→ **Entries provided**
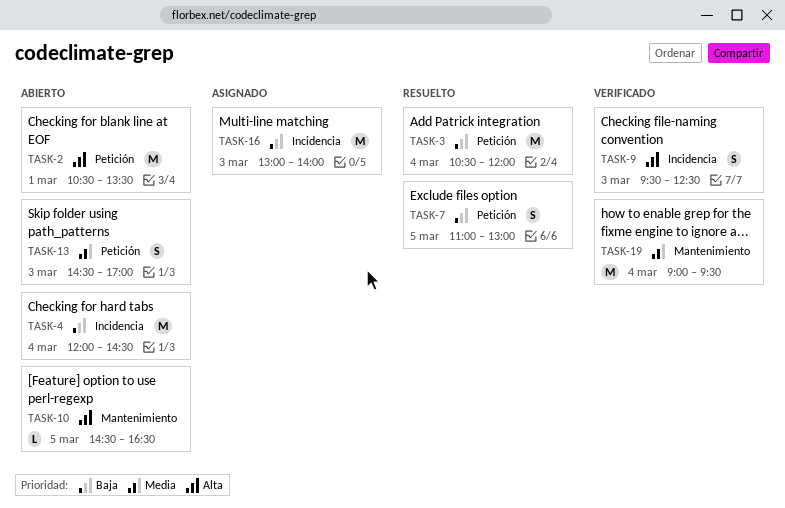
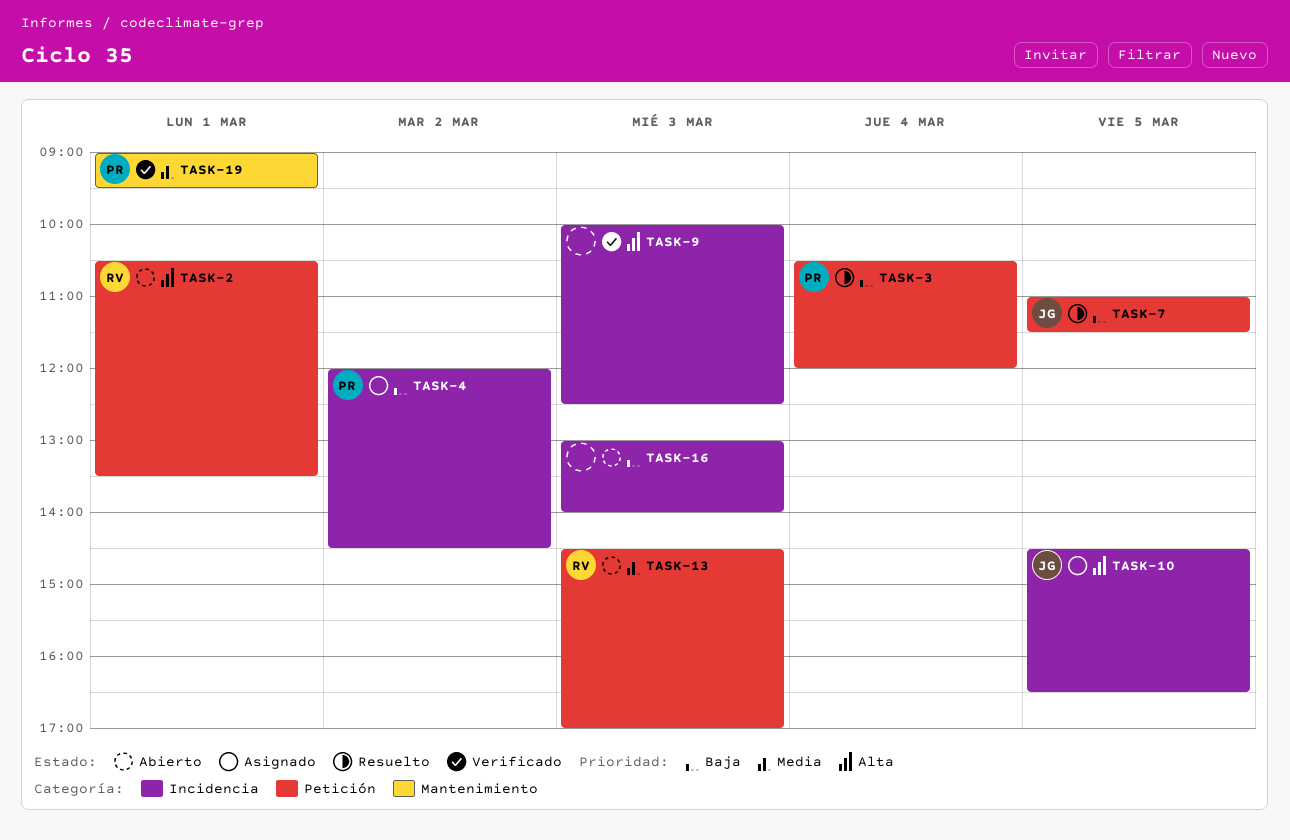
TASK-4, status: Abierto -> Asignado
TASK-4, day: Mar 4 -> Mar 2
TASK-7, ends: 13:00 -> 11:30
TASK-9, begins: 09:30 -> 10:00
TASK-10, status: Abierto -> Asignado
TASK-10, label: Mantenimiento -> Incidencia
TASK-16, status: Asignado -> Abierto
TASK-19, day: Mar 4 -> Mar 1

→ **Task objective**
Exactly as written, please copy out the whole set of records, skipping images.

→ **Answer to this problem**
TASK-4, status: Abierto -> Asignado
TASK-4, day: Mar 4 -> Mar 2
TASK-7, ends: 13:00 -> 11:30
TASK-9, begins: 09:30 -> 10:00
TASK-10, status: Abierto -> Asignado
TASK-10, label: Mantenimiento -> Incidencia
TASK-16, status: Asignado -> Abierto
TASK-19, day: Mar 4 -> Mar 1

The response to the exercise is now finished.